**Порядок действий:**
(1) Перепечатайте из отрывка о Репине и Маяковском фрагмент между «Маяковский был полон» и «из своих дочерей.» включительно.
(2) Перечислите все произведения, которые, согласно отрывку о Репине и Маяковском, рассказчик часто читал Репину.

**Отрывок текста:**

○ ○ ○

Чуковский. Про Репина и Маяковского

Варвара Солдатенкова: литературный дневник

В Куоккале жил тогда Репин. Он с огненной ненавистью относился к той группе художников, которую называл «футурней». «Футурня», со своей стороны, уже года три поносила его. Поэтому, когда у меня стал бывать Маяковский, я испытывал немалую тревогу, предвидя его неизбежное столкновение с Репиным.


Маяковский был полон боевого задора. Репин тоже не остался бы в долгу. Но отвратить их свидание не было возможности: мы были ближайшими соседями Репина, и поэтому он бывал у нас особенно часто.


И вот в одно из воскресений, когда Маяковский читал у меня на террасе отрывки из своей незаконченной поэмы, стукнула садовая калитка и вдали показался Репин.


Он пришел неожиданно с одной из своих дочерей.


Маяковский сердито умолк: он не любил, чтобы его прерывали. Пока Репин (помню, очень изящно одетый, в белоснежном отложном воротничке, стариковски красивый и благостный) с обычной своей преувеличенной вежливостью, медлительно и чинно здоровался с каждым из вас, приговаривая при этом по-старинному имя-отчество каждого, Маяковский стоял в выжидательной позе, словно приготовившись к бою.


Вот они оба очень любезно, но сухо здороваются, и Репин, присев к столу, просит, чтобы Маяковский продолжал свое чтение.


Спутница Репина шепчет мне: «Лучше не надо». Она боится, что припадок гнева, вызванный чтением футуристических виршей, вредно отзовется на здоровье отца.


Репин всегда был неравнодушен к поэзии. Я часто читал ему «Илиаду», «Евгения Онегина», «Калевалу», «Кому на Руси жить хорошо». Слушал он жадно, не пропуская ни одной интонации, но что поймет он в стихах Маяковского, он, «человек шестидесятых годов»? Как у всякого старика, у него (думал я) закоченелые литературные вкусы, и новаторство Маяковского может показаться ему чуть не кощунством.


Маяковский в ту пору лишь начал свой творческий путь. Ему шел двадцать третий год. Он был на пороге широкого поприща. Передовая молодежь того времени уже пылко любила его, но люди старого поколения в огромном своем большинстве относилась к его новаторству весьма неприязненно и даже враждебно, так как им чудилось, что этот смелый новатор нарушает своими стихами славные традиции былого искусства. Непривычная форма его своеобразной поэзии отпугивала от него стариков.

○ ○ ○

**Исходные данные:**

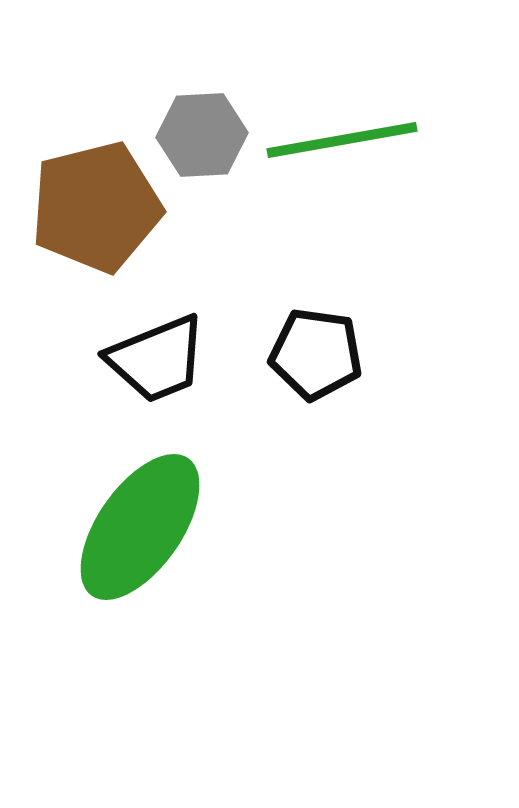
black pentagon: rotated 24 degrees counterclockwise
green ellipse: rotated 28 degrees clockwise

○ ○ ○

**Ответы к упражнению:**
(1)
Маяковский был полон боевого задора. Репин тоже не остался бы в долгу. Но отвратить их свидание не было возможности: мы были ближайшими соседями Репина, и поэтому он бывал у нас особенно часто.


И вот в одно из воскресений, когда Маяковский читал у меня на террасе отрывки из своей незаконченной поэмы, стукнула садовая калитка и вдали показался Репин.


Он пришел неожиданно с одной из своих дочерей.

(2) «Илиада», «Евгений Онегин», «Калевала», «Кому на Руси жить хорошо».